Powering modern warfare is an aspect of defense funding that not many Americans think about on a daily basis. How do you keep communications equipment and tactical devices running in the field? How do you deal with transporting batteries, generators, and enough fuel to run an entire mission off base? A recent article by Brian Robinson in Defense Systems highlights a new technology that will give Marines stationed in war zones in Afghanistan and Iraq a whole new way to keep powered up on the move.
The Ground Renewable Expeditionary Energy System (Greens) uses arrays of solar panels and rechargeable batteries to provide an average continuous output of 300 watts, enough to power most of the essential communications and targeting electronics that Marine forces would need in remote locations. It can provide as much as 1,000 watts of power.
While Marines will benefit from this new solar technology, the Navy is actually developing it. The Navy signed a memorandum of understanding with the Department of Agriculture last month to start working on renewable energy and biofuels technology. Strategically, U.S. armed forces would like to be as independent as possible, for obvious reasons; and by 2020, “at least 40 percent of the Navy’s total energy consumption should be from alternative sources”, said Navy Secretary Ray Mabus.
Isn’t a kit of solar panels and batteries just as awkward logistically to move around as generators? No, says the Office of Naval Research. And not all of a GREENS kit needs to go on each mission. “The GREENS toolkit feature allows Marines to enter their expected mission profile and determine which components of the GREENS system they will need to take with them. GREENS can be rapidly deployed and is HMMWV transportable.”
No new technology is perfect. Solar cells are less efficient at high temperatures, and GREENS can only produce about 85 percent of its 300 continuous watts at temperatures higher than 116 Fahrenheit. However, over the next two years, the Navy hopes to have the system operating at 100 percent capacity under any conditions. As in many other arenas of technology–communications, most notably–military and defense R&D may actually drive advances in the field at large. Improving efficiency is one half of the solar industry’s two main goals right now; the other is driving down cost.

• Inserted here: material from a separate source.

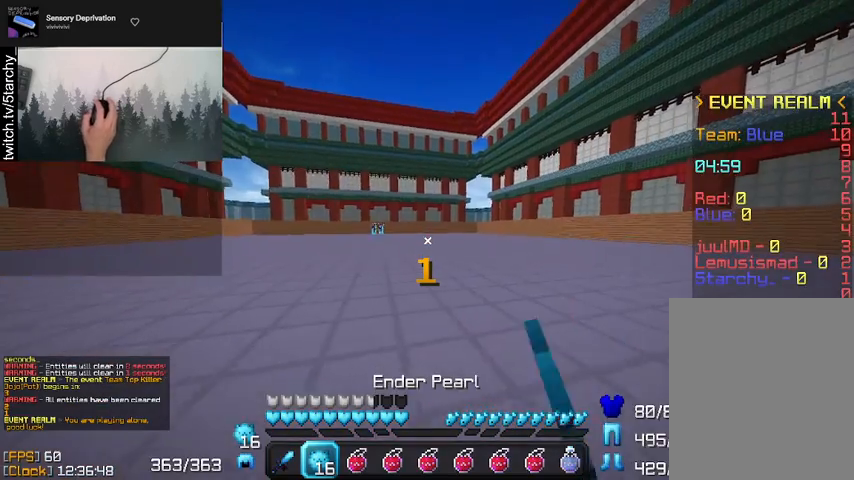
{"keys": ["a", "w"], "mouse": [], "events": [[33, "w", "up"], [300, "w", "down"]]}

Transporting fuel in Afghanistan and Iraq along some of the riskier routes can raise fuel costs from a regular price of $1 per gallon to about $400, Marine Corps Commandant Gen. James Conway told a recent Navy energy forum. If an airlift is necessary, the price can reach $1,000.
Renewable energy in the military isn’t just showing up in products for deployed forces, either. Just to name a few other projects: a Marine Corps base in Georgia is working on a 2 MW power waste-to-energy power plant; the largest Marine base in the country, California’s 29 Palms, has had a 1,291 kw solar panel array providing power since 2003 (a BP Solar installation); the Miramar, CA Marine Air Station will be using solar carports by this spring; and just days ago,the Department of Defense awarded a total of $100,000,000 in PPA-funded renewable energy contracts (including solar).